Directive >>
Type out the entries again, keeping every word unchanged.

(Records from a collection)

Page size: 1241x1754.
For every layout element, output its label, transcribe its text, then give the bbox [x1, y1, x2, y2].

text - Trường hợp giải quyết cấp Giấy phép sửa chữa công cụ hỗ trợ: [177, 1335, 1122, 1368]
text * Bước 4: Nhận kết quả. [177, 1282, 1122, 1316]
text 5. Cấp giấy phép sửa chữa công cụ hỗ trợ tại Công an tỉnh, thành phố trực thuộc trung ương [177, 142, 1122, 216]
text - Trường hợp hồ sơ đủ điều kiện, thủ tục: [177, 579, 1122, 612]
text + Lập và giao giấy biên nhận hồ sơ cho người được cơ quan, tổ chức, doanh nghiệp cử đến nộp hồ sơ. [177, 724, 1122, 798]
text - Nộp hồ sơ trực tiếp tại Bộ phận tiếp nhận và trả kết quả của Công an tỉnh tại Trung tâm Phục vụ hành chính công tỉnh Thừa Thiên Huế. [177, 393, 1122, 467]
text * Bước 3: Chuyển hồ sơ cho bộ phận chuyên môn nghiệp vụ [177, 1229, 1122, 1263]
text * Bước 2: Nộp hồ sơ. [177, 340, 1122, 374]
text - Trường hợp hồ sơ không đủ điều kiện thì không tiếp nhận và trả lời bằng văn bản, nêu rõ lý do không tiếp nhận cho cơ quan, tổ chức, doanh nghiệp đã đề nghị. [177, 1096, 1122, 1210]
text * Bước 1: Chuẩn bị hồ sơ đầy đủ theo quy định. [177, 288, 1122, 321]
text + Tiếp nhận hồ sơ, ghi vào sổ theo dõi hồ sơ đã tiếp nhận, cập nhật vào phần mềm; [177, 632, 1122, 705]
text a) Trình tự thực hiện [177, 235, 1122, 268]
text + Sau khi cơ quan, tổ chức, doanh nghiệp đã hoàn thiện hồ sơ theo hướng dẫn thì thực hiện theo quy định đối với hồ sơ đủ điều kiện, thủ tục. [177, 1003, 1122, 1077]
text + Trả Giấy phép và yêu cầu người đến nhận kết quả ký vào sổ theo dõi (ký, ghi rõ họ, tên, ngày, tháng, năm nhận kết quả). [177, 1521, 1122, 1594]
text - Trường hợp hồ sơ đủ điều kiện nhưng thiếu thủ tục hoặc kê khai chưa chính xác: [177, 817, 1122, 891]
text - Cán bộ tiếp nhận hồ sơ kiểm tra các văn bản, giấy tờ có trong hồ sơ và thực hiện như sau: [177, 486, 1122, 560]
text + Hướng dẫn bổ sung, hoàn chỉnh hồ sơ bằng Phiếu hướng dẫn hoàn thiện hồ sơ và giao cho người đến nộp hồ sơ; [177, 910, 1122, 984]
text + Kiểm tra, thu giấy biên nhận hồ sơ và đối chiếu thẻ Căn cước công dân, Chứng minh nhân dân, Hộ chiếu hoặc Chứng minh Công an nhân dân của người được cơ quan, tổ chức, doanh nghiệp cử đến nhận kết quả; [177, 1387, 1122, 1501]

Task result >>
Page size: 1241x1754.
For every layout element, output its label, transcribe its text, then give the bbox [x1, y1, x2, y2].

text - Trường hợp giải quyết cấp Giấy phép sửa chữa công cụ hỗ trợ: [177, 1335, 1122, 1368]
text * Bước 4: Nhận kết quả. [177, 1282, 1122, 1316]
text 5. Cấp giấy phép sửa chữa công cụ hỗ trợ tại Công an tỉnh, thành phố trực thuộc trung ương [177, 142, 1122, 216]
text - Trường hợp hồ sơ đủ điều kiện, thủ tục: [177, 579, 1122, 612]
text + Lập và giao giấy biên nhận hồ sơ cho người được cơ quan, tổ chức, doanh nghiệp cử đến nộp hồ sơ. [177, 724, 1122, 798]
text - Nộp hồ sơ trực tiếp tại Bộ phận tiếp nhận và trả kết quả của Công an tỉnh tại Trung tâm Phục vụ hành chính công tỉnh Thừa Thiên Huế. [177, 393, 1122, 467]
text * Bước 3: Chuyển hồ sơ cho bộ phận chuyên môn nghiệp vụ [177, 1229, 1122, 1263]
text * Bước 2: Nộp hồ sơ. [177, 340, 1122, 374]
text - Trường hợp hồ sơ không đủ điều kiện thì không tiếp nhận và trả lời bằng văn bản, nêu rõ lý do không tiếp nhận cho cơ quan, tổ chức, doanh nghiệp đã đề nghị. [177, 1096, 1122, 1210]
text * Bước 1: Chuẩn bị hồ sơ đầy đủ theo quy định. [177, 288, 1122, 321]
text + Tiếp nhận hồ sơ, ghi vào sổ theo dõi hồ sơ đã tiếp nhận, cập nhật vào phần mềm; [177, 632, 1122, 705]
text a) Trình tự thực hiện [177, 235, 1122, 268]
text + Sau khi cơ quan, tổ chức, doanh nghiệp đã hoàn thiện hồ sơ theo hướng dẫn thì thực hiện theo quy định đối với hồ sơ đủ điều kiện, thủ tục. [177, 1003, 1122, 1077]
text + Trả Giấy phép và yêu cầu người đến nhận kết quả ký vào sổ theo dõi (ký, ghi rõ họ, tên, ngày, tháng, năm nhận kết quả). [177, 1521, 1122, 1594]
text - Trường hợp hồ sơ đủ điều kiện nhưng thiếu thủ tục hoặc kê khai chưa chính xác: [177, 817, 1122, 891]
text - Cán bộ tiếp nhận hồ sơ kiểm tra các văn bản, giấy tờ có trong hồ sơ và thực hiện như sau: [177, 486, 1122, 560]
text + Hướng dẫn bổ sung, hoàn chỉnh hồ sơ bằng Phiếu hướng dẫn hoàn thiện hồ sơ và giao cho người đến nộp hồ sơ; [177, 910, 1122, 984]
text + Kiểm tra, thu giấy biên nhận hồ sơ và đối chiếu thẻ Căn cước công dân, Chứng minh nhân dân, Hộ chiếu hoặc Chứng minh Công an nhân dân của người được cơ quan, tổ chức, doanh nghiệp cử đến nhận kết quả; [177, 1387, 1122, 1501]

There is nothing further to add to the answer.